Grep and Sed Equivalent for XML Command Line Processing Grep and Sed Equivalent for XML Command Line Processing xml xml

Grep and Sed Equivalent for XML Command Line Processing


I've found xmlstarlet to be pretty good at this sort of thing.

http://xmlstar.sourceforge.net/

Should be available in most distro repositories, too. An introductory tutorial is here:

http://www.ibm.com/developerworks/library/x-starlet.html


Some promising tools:

  • nokogiri: parsing HTML/XML DOMs in ruby using XPath & CSS selectors

  • hpricot: deprecated

  • fxgrep:Uses its own XPath-like syntax to query documents. Written in SML, so installation may be difficult.
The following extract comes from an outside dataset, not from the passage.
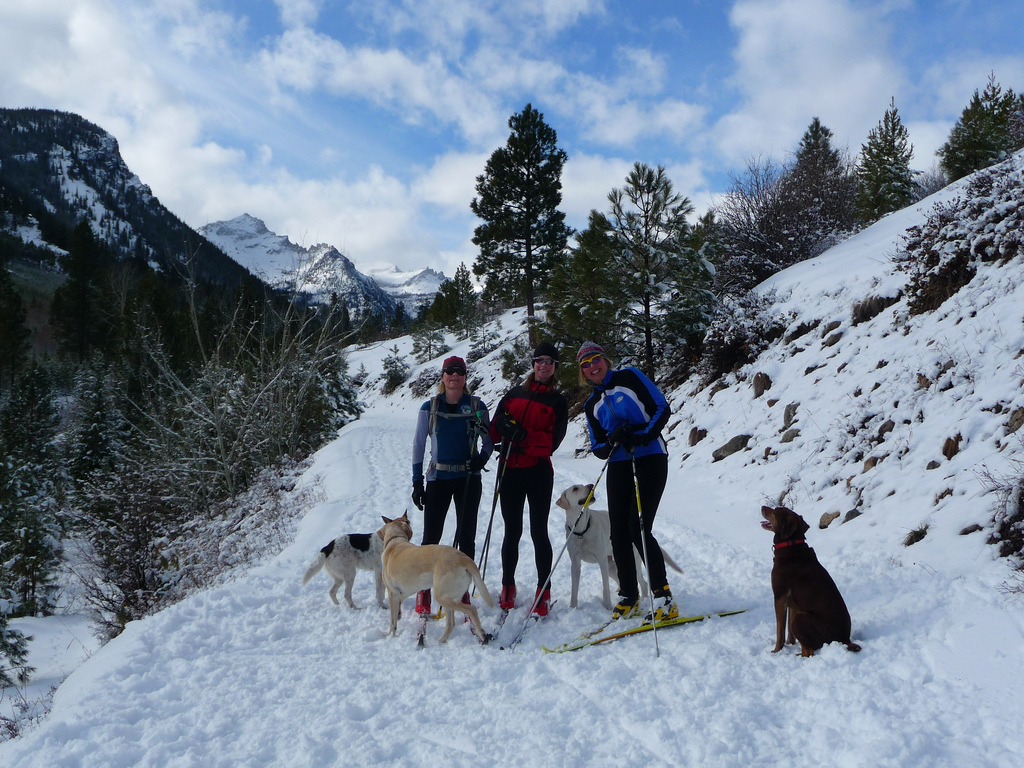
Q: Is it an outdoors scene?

  • LT XML:XML toolkit derived from SGML tools, including sggrep, sgsort, xmlnorm and others. Uses its own query syntax. The documentation is very formal. Written in C. LT XML 2 claims support of XPath, XInclude and other W3C standards.
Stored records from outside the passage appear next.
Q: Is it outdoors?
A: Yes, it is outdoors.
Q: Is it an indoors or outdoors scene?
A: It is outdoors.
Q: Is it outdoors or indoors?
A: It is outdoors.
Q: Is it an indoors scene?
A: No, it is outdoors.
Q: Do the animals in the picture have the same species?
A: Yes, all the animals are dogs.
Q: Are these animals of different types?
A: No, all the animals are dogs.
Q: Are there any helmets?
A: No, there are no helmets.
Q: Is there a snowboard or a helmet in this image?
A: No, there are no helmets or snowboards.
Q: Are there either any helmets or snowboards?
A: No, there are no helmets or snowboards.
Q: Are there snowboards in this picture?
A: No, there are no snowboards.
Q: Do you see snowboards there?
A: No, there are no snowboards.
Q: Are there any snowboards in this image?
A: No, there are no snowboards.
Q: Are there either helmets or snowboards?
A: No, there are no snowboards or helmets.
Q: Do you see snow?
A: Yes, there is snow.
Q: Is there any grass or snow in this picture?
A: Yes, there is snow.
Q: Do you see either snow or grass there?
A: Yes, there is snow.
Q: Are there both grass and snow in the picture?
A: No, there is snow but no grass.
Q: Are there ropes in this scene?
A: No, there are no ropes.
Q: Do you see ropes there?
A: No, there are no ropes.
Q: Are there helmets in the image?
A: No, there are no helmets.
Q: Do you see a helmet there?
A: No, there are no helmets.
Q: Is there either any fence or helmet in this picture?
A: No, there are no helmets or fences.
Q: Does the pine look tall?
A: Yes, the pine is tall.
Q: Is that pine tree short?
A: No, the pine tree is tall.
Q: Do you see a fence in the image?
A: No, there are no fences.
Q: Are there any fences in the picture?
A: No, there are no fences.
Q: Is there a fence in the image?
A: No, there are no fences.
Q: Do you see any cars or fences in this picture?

  • xmlgrep2:simple and powerful searching with XPath. Written in Perl using XML::LibXML and libxml2.

  • XQSharp:Supports XQuery, the extension to XPath. Written for the .NET Framework.
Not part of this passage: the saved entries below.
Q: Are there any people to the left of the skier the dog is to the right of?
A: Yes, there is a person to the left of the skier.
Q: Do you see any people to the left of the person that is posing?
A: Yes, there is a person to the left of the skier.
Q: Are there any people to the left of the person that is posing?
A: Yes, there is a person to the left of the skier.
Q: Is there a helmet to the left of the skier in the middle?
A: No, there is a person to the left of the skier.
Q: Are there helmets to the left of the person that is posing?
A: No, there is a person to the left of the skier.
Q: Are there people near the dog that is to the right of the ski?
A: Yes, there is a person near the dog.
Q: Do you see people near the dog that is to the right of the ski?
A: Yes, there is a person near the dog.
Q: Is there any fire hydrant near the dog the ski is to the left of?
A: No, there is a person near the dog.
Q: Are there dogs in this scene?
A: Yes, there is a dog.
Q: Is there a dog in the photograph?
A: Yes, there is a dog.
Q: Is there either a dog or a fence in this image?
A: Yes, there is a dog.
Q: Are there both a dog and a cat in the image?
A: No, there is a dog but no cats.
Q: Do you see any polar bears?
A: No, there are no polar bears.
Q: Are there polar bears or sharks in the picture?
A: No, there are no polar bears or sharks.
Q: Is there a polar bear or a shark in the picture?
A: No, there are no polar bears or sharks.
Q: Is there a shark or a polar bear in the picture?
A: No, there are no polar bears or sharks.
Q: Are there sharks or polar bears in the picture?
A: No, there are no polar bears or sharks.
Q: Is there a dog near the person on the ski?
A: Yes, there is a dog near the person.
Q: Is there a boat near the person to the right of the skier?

  • xml-coreutils:Laird Breyer's toolkit equivalent to GNU coreutils. Discussed in an interesting essay on what the ideal toolkit should include.

  • xmldiff:Simple tool for comparing two xml files.

  • xmltk: doesn't seem to have package in debian, ubuntu, fedora, or macports, hasn't had a release since 2007, and uses non-portable build automation.

xml-coreutils seems the best documented and most UNIX-oriented.


To Joseph Holsten's excellent list, I add the xpath command-line script which comes with Perl library XML::XPath. A great way to extract information from XML files:

 xpath -q -e '/entry[@xml:lang="fr"]' *xml